◆ Your instructions
Copy every line of the records below word for word, omitting the pictures from your answer.
(begin)
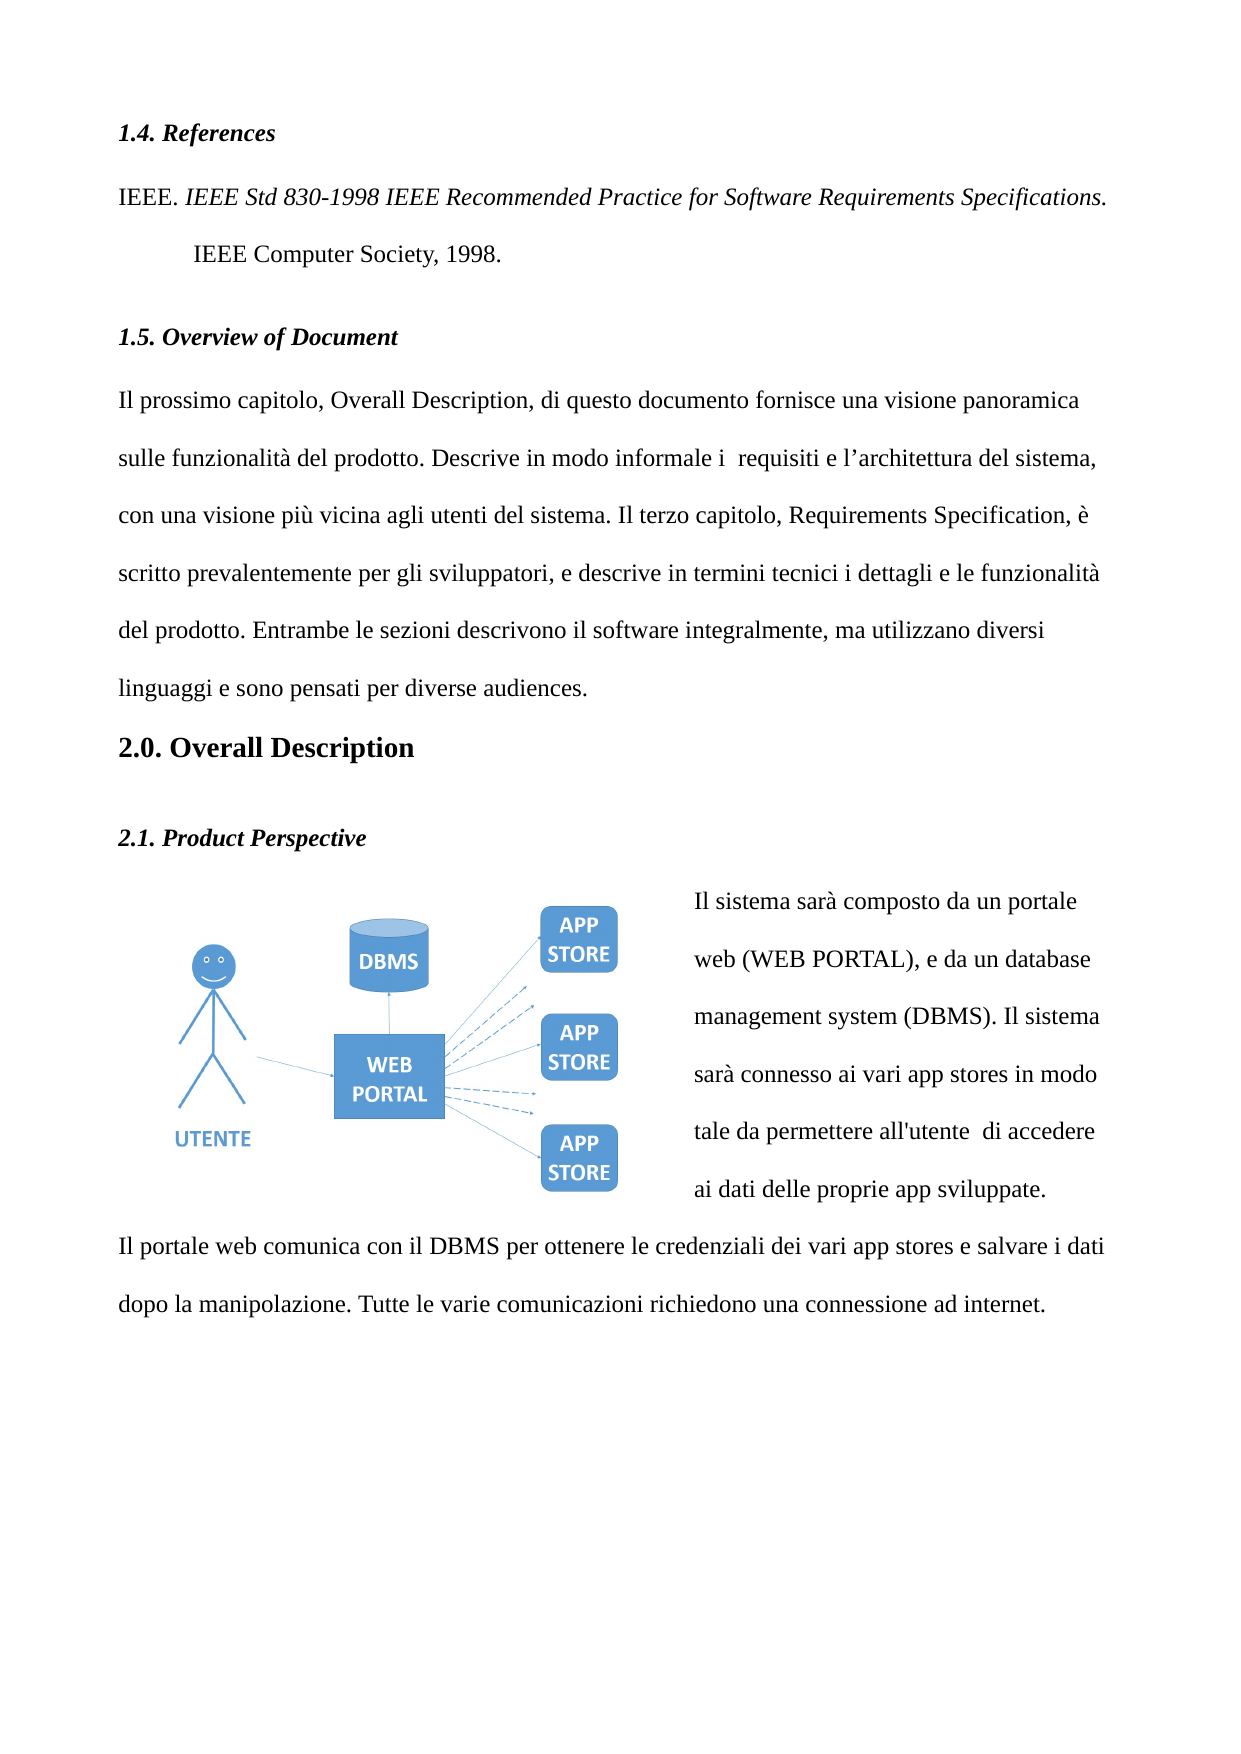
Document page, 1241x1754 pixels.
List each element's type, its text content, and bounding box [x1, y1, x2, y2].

text Il sistema sarà composto da un portale web (WEB PORTAL), e da un database management system (DBMS). Il sistema sarà connesso ai vari app stores in modo tale da permettere all'utente di accedere [694, 886, 1122, 1145]
subtitle 1.4. References [118, 118, 1122, 147]
picture [128, 882, 694, 1210]
text Il prossimo capitolo, Overall Description, di questo documento fornisce una visione panoramica sulle funzionalità del prodotto. Descrive in modo informale i requisiti e l’architettura del sistema, con una visione più vicina agli utenti del sistema. Il terzo capitolo, Requirements Specification, è scritto prevalentemente per gli sviluppatori, e descrive in termini tecnici i dettagli e le funzionalità del prodotto. Entrambe le sezioni descrivono il software integralmente, ma utilizzano diversi linguaggi e sono pensati per diverse audiences. [118, 386, 1122, 702]
subtitle 2.1. Product Perspective [118, 823, 1122, 851]
subtitle 1.5. Overview of Document [118, 322, 1122, 351]
text Il portale web comunica con il DBMS per ottenere le credenziali dei vari app stores e salvare i dati dopo la manipolazione. Tutte le varie comunicazioni richiedono una connessione ad internet. [118, 1231, 1122, 1318]
subtitle 2.0. Overall Description [118, 731, 1122, 764]
text ai dati delle proprie app sviluppate. [694, 1174, 1122, 1203]
text IEEE. IEEE Std 830-1998 IEEE Recommended Practice for Software Requirements Specifications. IEEE Computer Society, 1998. [118, 182, 1122, 268]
(end)
◆ Correct response
Document page, 1241x1754 pixels.
List each element's type, its text content, and bounding box [x1, y1, x2, y2].

text Il sistema sarà composto da un portale web (WEB PORTAL), e da un database management system (DBMS). Il sistema sarà connesso ai vari app stores in modo tale da permettere all'utente di accedere [694, 886, 1122, 1145]
subtitle 1.4. References [118, 118, 1122, 147]
picture [128, 882, 694, 1210]
text Il prossimo capitolo, Overall Description, di questo documento fornisce una visione panoramica sulle funzionalità del prodotto. Descrive in modo informale i requisiti e l’architettura del sistema, con una visione più vicina agli utenti del sistema. Il terzo capitolo, Requirements Specification, è scritto prevalentemente per gli sviluppatori, e descrive in termini tecnici i dettagli e le funzionalità del prodotto. Entrambe le sezioni descrivono il software integralmente, ma utilizzano diversi linguaggi e sono pensati per diverse audiences. [118, 386, 1122, 702]
subtitle 2.1. Product Perspective [118, 823, 1122, 851]
subtitle 1.5. Overview of Document [118, 322, 1122, 351]
text Il portale web comunica con il DBMS per ottenere le credenziali dei vari app stores e salvare i dati dopo la manipolazione. Tutte le varie comunicazioni richiedono una connessione ad internet. [118, 1231, 1122, 1318]
subtitle 2.0. Overall Description [118, 731, 1122, 764]
text ai dati delle proprie app sviluppate. [694, 1174, 1122, 1203]
text IEEE. IEEE Std 830-1998 IEEE Recommended Practice for Software Requirements Specifications. IEEE Computer Society, 1998. [118, 182, 1122, 268]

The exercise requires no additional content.